(Transcribed page contents)
----
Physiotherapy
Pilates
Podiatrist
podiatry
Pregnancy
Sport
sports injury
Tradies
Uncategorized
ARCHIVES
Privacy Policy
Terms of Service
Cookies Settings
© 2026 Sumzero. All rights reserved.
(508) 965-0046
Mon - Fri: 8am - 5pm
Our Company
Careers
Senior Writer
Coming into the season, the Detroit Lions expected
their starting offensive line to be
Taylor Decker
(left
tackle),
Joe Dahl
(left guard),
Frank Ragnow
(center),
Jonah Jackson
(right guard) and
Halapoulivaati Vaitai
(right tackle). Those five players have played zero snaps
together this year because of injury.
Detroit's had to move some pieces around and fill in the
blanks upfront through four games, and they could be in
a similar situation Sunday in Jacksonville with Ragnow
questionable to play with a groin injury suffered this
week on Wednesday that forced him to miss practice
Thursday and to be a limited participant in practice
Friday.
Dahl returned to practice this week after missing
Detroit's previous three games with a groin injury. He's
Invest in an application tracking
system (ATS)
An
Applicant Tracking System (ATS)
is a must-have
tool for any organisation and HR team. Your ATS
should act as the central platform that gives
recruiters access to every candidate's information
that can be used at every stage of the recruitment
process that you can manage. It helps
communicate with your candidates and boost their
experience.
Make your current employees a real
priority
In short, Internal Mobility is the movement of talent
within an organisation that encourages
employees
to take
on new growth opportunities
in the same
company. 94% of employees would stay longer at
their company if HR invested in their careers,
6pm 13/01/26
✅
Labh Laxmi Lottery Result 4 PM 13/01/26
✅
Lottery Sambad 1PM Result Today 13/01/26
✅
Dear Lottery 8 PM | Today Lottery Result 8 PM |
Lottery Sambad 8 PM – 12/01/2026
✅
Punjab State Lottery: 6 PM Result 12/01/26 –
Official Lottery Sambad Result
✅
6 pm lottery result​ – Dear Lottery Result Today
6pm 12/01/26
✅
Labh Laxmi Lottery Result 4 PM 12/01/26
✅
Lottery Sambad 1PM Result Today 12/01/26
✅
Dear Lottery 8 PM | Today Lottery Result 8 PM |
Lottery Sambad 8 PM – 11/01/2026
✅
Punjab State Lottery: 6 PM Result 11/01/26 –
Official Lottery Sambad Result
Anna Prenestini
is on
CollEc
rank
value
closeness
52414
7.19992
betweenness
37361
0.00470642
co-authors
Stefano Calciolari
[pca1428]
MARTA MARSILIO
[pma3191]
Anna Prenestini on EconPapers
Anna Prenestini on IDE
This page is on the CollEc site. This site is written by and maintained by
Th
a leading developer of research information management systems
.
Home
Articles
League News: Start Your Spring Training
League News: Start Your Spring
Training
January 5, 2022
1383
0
----
**EXERCISE**
Set down each line exactly as it appears in the data.

**SOLUTION TO THIS TASK**
Physiotherapy
Pilates
Podiatrist
podiatry
Pregnancy
Sport
sports injury
Tradies
Uncategorized
ARCHIVES
Privacy Policy
Terms of Service
Cookies Settings
© 2026 Sumzero. All rights reserved.
(508) 965-0046
Mon - Fri: 8am - 5pm
Our Company
Careers
Senior Writer
Coming into the season, the Detroit Lions expected
their starting offensive line to be
Taylor Decker
(left
tackle),
Joe Dahl
(left guard),
Frank Ragnow
(center),
Jonah Jackson
(right guard) and
Halapoulivaati Vaitai
(right tackle). Those five players have played zero snaps
together this year because of injury.
Detroit's had to move some pieces around and fill in the
blanks upfront through four games, and they could be in
a similar situation Sunday in Jacksonville with Ragnow
questionable to play with a groin injury suffered this
week on Wednesday that forced him to miss practice
Thursday and to be a limited participant in practice
Friday.
Dahl returned to practice this week after missing
Detroit's previous three games with a groin injury. He's
Invest in an application tracking
system (ATS)
An
Applicant Tracking System (ATS)
is a must-have
tool for any organisation and HR team. Your ATS
should act as the central platform that gives
recruiters access to every candidate's information
that can be used at every stage of the recruitment
process that you can manage. It helps
communicate with your candidates and boost their
experience.
Make your current employees a real
priority
In short, Internal Mobility is the movement of talent
within an organisation that encourages
employees
to take
on new growth opportunities
in the same
company. 94% of employees would stay longer at
their company if HR invested in their careers,
6pm 13/01/26
✅
Labh Laxmi Lottery Result 4 PM 13/01/26
✅
Lottery Sambad 1PM Result Today 13/01/26
✅
Dear Lottery 8 PM | Today Lottery Result 8 PM |
Lottery Sambad 8 PM – 12/01/2026
✅
Punjab State Lottery: 6 PM Result 12/01/26 –
Official Lottery Sambad Result
✅
6 pm lottery result​ – Dear Lottery Result Today
6pm 12/01/26
✅
Labh Laxmi Lottery Result 4 PM 12/01/26
✅
Lottery Sambad 1PM Result Today 12/01/26
✅
Dear Lottery 8 PM | Today Lottery Result 8 PM |
Lottery Sambad 8 PM – 11/01/2026
✅
Punjab State Lottery: 6 PM Result 11/01/26 –
Official Lottery Sambad Result
Anna Prenestini
is on
CollEc
rank
value
closeness
52414
7.19992
betweenness
37361
0.00470642
co-authors
Stefano Calciolari
[pca1428]
MARTA MARSILIO
[pma3191]
Anna Prenestini on EconPapers
Anna Prenestini on IDE
This page is on the CollEc site. This site is written by and maintained by
Th
a leading developer of research information management systems
.
Home
Articles
League News: Start Your Spring Training
League News: Start Your Spring
Training
January 5, 2022
1383
0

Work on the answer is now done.